If we have probabilities for each data point, we could multiply probabilities of all datapoints to get a value for a model. Since this is not a good approach because the numbers will be very small for several datapoints, we use the logarithmic property that states that the log of a multiplication is just the addition of the log of each of its constituents. Using natural log, which is negative for numbers between 0 and 1 (ln 0 approaches -inf and ln 1 = 0) we would get negative numbers, so we use a the negative of the natural log to get positive numbers and thus the expression ends up being:

-Σ[i=1, m] y_i \* ln(p_i) + (1-y_i) \* ln(1-p_i)

The smaller the cross entropy, the better the model. 

In [5]:
'''CROSS ENTROPY'''

def cross_entropy(Y, P):
    result = 0
    for i in range(len(Y)):
        result -=  Y[i]*np.log(P[i])+(1-Y[i])*np.log(1-P[i])
    return result

Y=[1,0,1,1]
P=[0.4,0.6,0.1,0.5]
print(cross_entropy(Y,P))
# 4.8283137373

4.8283137373


In [1]:
'''Provided solution'''
def cross_entropy(Y, P):
    Y = np.float_(Y)
    P = np.float_(P)
    return -np.sum(Y * np.log(P) + (1 - Y) * np.log(1 - P))

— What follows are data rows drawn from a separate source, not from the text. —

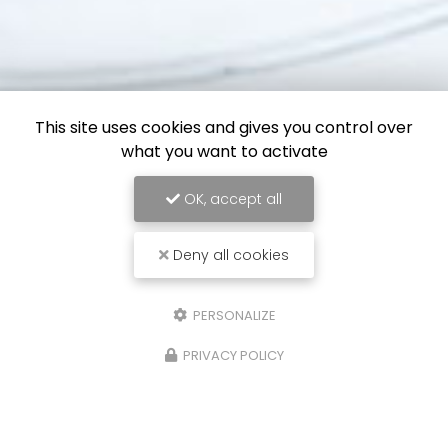
This site uses cookies and gives you control over
what you want to activate
OK, accept all
Deny all cookies
PERSONALIZE
PRIVACY POLICY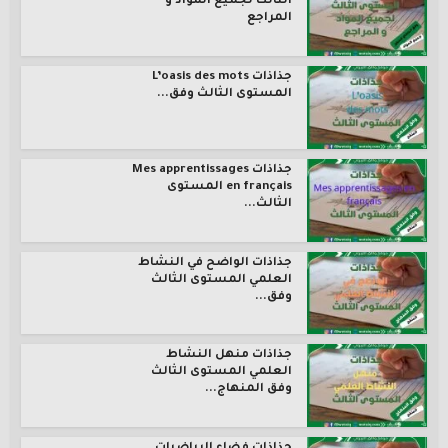
الثالث لجميع المواد و
المراجع
جذاذات L’oasis des mots
المستوى الثالث وفق...
جذاذات Mes apprentissages
en français المستوى
الثالث...
جذاذات الواضح في النشاط
العلمي المستوى الثالث
وفق...
جذاذات منهل النشاط
العلمي المستوى الثالث
وفق المنهاج...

Note that the y_i is either one or zero, and there is only one vector of ys, so this is equivalent of having two classes. If we have multiple classes (n of them), the cross entropy is the following:

-Σ[i=1, m] Σ[j=1, n] y_i_j \* ln(p_i_j) 

y_i_j is 0 or 1, thus we are only adding the events that actually occured.

## Error Function

The error function for one point is:

-(1-y)\*ln(1-y_pred) - y\*ln(y_pred)

if y is equal to 1, only the second term remains; if zero only the first term remains. y_pred is the prediction, or probability, of the datapoint being of class '1' [y_pred = p(y=1)] -> according to the model.

The error function for the model then is the average of the errors:

-1/m \*  Σ[i=1, m] (1-y_i)\*ln(1-y_pred_i) + y_i\*ln(y_pred_i)

or, since y_pred = f_act(Wx+b)

-1/m \*  Σ[i=1, m] (1-y_i)\*ln(1-f_act(Wx_i+b)) + y_i\*ln(f_act(Wx_i+b))

Generalizing for more than two classes:

-1/m \*  Σ[i=1, m] Σ[j=1, n] y_i_j \* ln(y_pred_i_j)